Projects include creating wetlands, restoring bushland, installing rainwater gardens, naturalising river banks, increasing public access to the river and improving wildlife habitat.

“The consultation period showed how passionate residents are about the Cooks River and it was refreshing to hear its future being discussed in such positive terms,” Cooks River Alliance chair, Inner West mayor Darcy Byrne said.

“For the 2030 vision to be realised, all levels of government and community must rally together for its rehabilitation.

“Funding across all levels of government is needed to bring the Cooks River into line with a growing number of successful urban river restoration projects taking place around the world,” Mr Byrne said.

Now that it is completed, the community vision statement will be used to frame the Cooks River Catchment Coastal Management Program (CMP).

The vison will also be used to advocate for river health improvements. Ahead of the upcoming state and federal elections, the Alliance is calling on all parties to prioritise urban rivers and waterways and to partner with local councils to fund works to rehabilitate the Cooks River.

The Alliance welcomed the announcement on January 28 by the the Federal Opposition committing $200 million to urban river and waterway restoration.

Finally, the Alliance will promote a Community Participation Framework  to promote projects to restore the health of the river.

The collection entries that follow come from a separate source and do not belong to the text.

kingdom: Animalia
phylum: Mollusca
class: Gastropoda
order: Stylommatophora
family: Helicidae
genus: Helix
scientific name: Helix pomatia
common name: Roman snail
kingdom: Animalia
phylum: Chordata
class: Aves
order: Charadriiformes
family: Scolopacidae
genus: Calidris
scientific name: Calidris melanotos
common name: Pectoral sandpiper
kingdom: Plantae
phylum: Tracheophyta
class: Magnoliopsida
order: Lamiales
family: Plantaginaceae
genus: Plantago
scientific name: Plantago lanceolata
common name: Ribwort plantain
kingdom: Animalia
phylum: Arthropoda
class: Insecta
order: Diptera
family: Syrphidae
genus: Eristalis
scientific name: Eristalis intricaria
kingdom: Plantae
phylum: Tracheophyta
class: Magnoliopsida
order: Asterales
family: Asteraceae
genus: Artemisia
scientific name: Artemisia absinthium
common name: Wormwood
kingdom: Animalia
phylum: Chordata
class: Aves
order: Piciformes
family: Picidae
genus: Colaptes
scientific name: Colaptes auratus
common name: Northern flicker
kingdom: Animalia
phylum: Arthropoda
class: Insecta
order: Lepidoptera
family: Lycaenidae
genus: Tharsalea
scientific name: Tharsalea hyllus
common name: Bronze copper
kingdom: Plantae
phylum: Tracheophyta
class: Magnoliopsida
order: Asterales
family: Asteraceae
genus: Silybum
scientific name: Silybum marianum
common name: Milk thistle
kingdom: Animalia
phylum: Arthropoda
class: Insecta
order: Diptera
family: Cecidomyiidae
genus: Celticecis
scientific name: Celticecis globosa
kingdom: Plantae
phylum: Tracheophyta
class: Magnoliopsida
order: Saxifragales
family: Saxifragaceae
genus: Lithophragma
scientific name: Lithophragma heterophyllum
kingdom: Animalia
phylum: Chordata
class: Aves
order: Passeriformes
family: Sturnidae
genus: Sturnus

Visions for Cooks River Creek submitted by the public include:

  • Provide a bridge across the entrance of Wolli  Creek joining to Earlwood.
  • Cafes and artists along pathways and the riverside.
  • Removal of the concrete banks.
  • Aboriginal interpretive signs along the river.
  • Regional Cycle track along side railway eastern side, from Bexley to Tempe.
  • Retail area; coffee shops, bike hire and restaurants at the end of road on eastern side of Wolli Creek.
  • Walking track and bike paths along the south and north sides of Wolli Creek and pedestrian bridges across the creek to connect residents further up stream with the greater Cooks River Catchment.
  • Upgrading the aquaducts so pedestrians can access Arncliffe Street and Princes Highway.
  • Connecting the Landing Light Wetlands to Eve Street Wetlands by a bush trail.
  • No rezoning of the Industrial park to keep jobs in the area.
  • Reduce smell and buildup of rubbish.